As you’ve likely heard, in March of 2016, the FASB board released an Accounting Standards Update (Update 2016-09) with several changes that impact accounting standards for stock option and equity compensation plans. The intent of these changes was to simplify the accounting processes related to equity compensation plans.
Though FASB updates are generally considered fairly droll occurrences, these updates have already made headlines as some issuers with high-value plans make the switch. On February 3rd, the Wall Street Journal reported that Facebook Inc.’s earnings in 2016 included a more than $900 million boost from accounting changes, primarily related to the change that calls for running excess tax benefits from stock option exercises directly through the income statement, which reduces the provision for taxes and therefore increases net income.
As a quick recap, the main updates included in ASU 2016-09 were as follows
• Forfeiture Accounting – When recording the amortization of stock compensation cost, the accrual values are currently based on the number of awards that are expected to vest, requiring the issuer to estimate a forfeiture rate. This update allows an entity to make an entity-wide accounting policy election to either use a forfeiture hedging estimate to estimate the number of awards that are expected to vest, or to account for forfeitures real-time in the financial reporting period in which they occur. This shift is made much easier to implement by the fact that equity compensation systems such as OptionTrax® can automatically track forfeitures and adjust stock comp expense accordingly in the period in which the forfeiture occurs.

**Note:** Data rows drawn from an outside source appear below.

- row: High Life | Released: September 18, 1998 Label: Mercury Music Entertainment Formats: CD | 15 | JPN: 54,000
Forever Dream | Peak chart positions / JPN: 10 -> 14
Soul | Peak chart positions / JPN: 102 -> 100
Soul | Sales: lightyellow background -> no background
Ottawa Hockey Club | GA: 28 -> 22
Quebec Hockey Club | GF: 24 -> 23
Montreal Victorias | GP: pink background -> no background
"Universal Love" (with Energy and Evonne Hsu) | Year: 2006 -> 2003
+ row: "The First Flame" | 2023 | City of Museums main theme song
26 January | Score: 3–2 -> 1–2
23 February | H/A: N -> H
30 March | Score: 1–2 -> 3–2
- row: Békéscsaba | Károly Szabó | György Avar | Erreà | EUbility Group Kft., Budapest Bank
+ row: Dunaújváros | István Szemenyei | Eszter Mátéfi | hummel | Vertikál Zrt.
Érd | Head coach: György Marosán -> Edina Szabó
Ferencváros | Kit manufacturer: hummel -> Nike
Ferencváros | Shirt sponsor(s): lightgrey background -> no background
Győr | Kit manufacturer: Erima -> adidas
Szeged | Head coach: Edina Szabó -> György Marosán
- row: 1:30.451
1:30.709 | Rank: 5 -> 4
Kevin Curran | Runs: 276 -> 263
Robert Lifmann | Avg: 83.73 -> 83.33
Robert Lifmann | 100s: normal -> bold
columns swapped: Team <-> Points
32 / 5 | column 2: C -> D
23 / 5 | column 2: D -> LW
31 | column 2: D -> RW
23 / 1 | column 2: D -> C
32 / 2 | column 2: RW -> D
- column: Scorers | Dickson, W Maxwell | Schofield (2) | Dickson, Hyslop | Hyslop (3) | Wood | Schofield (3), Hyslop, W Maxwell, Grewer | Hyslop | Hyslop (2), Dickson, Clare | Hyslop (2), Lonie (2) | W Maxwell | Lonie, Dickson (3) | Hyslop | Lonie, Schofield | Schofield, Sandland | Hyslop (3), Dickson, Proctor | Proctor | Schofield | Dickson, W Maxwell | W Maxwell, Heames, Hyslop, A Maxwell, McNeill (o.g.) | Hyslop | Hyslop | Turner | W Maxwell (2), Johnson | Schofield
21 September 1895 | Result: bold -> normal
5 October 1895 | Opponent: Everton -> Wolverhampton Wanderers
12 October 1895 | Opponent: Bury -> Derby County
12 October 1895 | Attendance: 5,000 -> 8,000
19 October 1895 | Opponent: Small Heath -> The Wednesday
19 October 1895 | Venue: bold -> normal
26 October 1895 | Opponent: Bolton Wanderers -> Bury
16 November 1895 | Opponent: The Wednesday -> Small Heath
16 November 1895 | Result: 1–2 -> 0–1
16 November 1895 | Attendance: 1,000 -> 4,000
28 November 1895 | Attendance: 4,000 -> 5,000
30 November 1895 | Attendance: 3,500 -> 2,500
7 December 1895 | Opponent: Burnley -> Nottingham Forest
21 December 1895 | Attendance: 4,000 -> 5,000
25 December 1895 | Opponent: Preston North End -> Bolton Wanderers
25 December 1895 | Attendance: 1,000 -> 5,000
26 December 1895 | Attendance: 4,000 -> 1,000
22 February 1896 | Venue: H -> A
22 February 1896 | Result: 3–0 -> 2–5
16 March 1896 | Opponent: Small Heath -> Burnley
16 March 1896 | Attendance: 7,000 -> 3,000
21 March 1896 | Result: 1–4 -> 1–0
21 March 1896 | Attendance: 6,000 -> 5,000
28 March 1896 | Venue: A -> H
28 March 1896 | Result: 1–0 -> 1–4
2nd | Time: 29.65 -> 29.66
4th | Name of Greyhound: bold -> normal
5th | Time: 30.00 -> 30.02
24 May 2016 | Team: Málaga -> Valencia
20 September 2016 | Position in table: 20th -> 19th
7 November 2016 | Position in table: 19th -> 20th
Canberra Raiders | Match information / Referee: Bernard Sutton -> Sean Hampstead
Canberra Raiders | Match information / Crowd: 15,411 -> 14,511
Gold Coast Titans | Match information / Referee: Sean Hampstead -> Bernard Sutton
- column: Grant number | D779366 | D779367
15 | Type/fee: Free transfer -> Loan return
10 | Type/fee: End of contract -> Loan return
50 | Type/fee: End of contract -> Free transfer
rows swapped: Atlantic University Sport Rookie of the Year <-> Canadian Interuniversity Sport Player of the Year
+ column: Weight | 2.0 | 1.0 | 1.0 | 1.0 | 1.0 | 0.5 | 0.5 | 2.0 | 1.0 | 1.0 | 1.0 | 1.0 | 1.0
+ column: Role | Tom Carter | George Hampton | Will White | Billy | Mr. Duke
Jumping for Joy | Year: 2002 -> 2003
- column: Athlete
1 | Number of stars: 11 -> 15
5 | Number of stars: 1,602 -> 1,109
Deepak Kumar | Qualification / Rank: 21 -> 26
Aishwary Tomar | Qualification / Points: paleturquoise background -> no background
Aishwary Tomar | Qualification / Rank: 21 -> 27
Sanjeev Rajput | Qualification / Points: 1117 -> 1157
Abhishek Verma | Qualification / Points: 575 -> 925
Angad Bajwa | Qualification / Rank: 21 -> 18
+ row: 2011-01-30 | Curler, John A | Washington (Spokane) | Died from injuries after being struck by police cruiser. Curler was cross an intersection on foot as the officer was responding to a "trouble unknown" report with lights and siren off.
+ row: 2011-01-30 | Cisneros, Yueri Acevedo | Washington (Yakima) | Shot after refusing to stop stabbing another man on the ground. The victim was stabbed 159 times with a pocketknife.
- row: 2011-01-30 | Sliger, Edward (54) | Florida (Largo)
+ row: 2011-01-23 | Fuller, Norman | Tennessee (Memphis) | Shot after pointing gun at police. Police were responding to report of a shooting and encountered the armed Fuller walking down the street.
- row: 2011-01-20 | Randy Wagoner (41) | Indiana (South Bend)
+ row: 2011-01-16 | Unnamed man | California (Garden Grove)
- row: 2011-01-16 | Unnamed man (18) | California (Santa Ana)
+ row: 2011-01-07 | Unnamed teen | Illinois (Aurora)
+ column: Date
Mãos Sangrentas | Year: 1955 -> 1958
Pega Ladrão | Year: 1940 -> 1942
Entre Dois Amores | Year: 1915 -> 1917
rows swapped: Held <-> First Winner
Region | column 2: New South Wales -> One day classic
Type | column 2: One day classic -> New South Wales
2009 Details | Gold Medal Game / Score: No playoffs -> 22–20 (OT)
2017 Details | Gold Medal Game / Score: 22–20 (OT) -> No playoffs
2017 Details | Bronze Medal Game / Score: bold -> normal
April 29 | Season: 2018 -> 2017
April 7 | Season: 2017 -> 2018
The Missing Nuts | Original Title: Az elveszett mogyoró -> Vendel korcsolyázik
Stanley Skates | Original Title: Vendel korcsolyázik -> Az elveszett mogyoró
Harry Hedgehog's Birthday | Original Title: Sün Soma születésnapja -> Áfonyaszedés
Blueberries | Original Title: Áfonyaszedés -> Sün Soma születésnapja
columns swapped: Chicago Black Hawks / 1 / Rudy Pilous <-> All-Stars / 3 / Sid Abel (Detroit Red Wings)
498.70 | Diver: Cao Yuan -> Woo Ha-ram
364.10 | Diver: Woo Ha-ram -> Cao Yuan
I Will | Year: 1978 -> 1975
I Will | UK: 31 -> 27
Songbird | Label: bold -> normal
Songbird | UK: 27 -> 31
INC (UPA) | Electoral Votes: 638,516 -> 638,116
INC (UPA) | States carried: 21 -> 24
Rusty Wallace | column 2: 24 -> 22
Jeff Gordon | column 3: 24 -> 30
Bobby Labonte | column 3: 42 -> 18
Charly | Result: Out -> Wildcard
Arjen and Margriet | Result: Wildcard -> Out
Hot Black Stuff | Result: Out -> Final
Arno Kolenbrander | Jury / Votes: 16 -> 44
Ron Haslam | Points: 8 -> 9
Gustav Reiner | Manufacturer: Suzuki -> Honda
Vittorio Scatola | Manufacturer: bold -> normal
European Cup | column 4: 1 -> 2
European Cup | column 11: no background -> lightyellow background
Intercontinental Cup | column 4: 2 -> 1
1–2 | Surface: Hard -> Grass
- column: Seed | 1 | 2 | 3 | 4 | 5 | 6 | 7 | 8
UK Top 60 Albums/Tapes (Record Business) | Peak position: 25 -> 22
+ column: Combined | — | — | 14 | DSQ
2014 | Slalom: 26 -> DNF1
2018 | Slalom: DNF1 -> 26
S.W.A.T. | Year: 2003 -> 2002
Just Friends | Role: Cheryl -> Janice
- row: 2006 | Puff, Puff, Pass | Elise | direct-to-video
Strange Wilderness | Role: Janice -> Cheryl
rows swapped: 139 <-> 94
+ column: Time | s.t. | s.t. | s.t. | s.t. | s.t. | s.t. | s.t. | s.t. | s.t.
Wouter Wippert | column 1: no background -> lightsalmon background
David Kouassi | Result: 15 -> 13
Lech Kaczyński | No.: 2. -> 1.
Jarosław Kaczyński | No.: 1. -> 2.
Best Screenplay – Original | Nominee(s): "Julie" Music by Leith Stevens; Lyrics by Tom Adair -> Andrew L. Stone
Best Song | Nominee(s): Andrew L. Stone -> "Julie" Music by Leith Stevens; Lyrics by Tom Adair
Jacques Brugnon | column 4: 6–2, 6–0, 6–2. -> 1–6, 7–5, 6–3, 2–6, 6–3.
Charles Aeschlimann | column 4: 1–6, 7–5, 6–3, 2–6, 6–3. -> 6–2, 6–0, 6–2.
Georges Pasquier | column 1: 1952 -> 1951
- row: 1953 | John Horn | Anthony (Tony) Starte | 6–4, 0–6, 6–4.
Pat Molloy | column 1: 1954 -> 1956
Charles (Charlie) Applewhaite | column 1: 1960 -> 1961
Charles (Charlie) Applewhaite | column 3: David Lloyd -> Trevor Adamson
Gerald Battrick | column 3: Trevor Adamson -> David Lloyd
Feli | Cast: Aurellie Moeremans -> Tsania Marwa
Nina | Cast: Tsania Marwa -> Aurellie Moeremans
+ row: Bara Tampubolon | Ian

• Statutory Withholding on Exercises & Vests – In the past, employers were allowed to withhold only up to the minimum statutory tax rate for awards without causing the award to be classified as a liability award (requiring variable accounting over the lifetime of the award). The revised standard now allows employer share-based withholding up to the maximum statutory tax rates applicable in the issuer’s jurisdiction. It is important to note, however, that despite the updated FASB rules regarding tax withholdings for financial accounting purposes, there haven’t been changes in Treasury regulations (i.e., the methods to determining the withholding rate for supplemental wages still include the choice of only (1) mandatory flat rate withholding; (2) optional flat rate withholding; and (3) aggregate method withholding). As a result, before making changes to the withholding method for plan participants, it is important to understand and consider the IRS guideline implications.
• Statement of Cash Flows Classification of Employee Taxes Paid When an Employer Withholds Shares for Tax-Withholding Purposes – Until now, there has been no clear guidance on how cash payments made by a company to tax authorities for taxes on exercise or vest when an employee withholds shares, should be classified on the Statement of Cash Flows. This is now clarified, and should be classified as a financing activity.
• Private Entity Intrinsic Value Accounting – As per this update, nonpublic entities will be permitted to make a one-time accounting policy election to switch from measuring all liability-classified awards at fair value to intrinsic value. Since the initial adoption of ASC 718 private entities have had this option, however, FASB acknowledged that many private entities were not aware of the option, and has therefore authorized this one-time switch over of methodologies.
Facebook is not alone. Google parent, Alphabet Inc., and Microsoft Corp. have also seen an increase in earnings due to early adoption of the change. And it is likely that there will be more announcements of significant earnings impact, as other major tech companies and industries adopt the changes in the coming year.
Along with simplifying the rules, such results may boost the popularity of equity compensation plans even further. It also shows that while change is never easy, dragging your feet on this particular set of updates carries a real opportunity cost!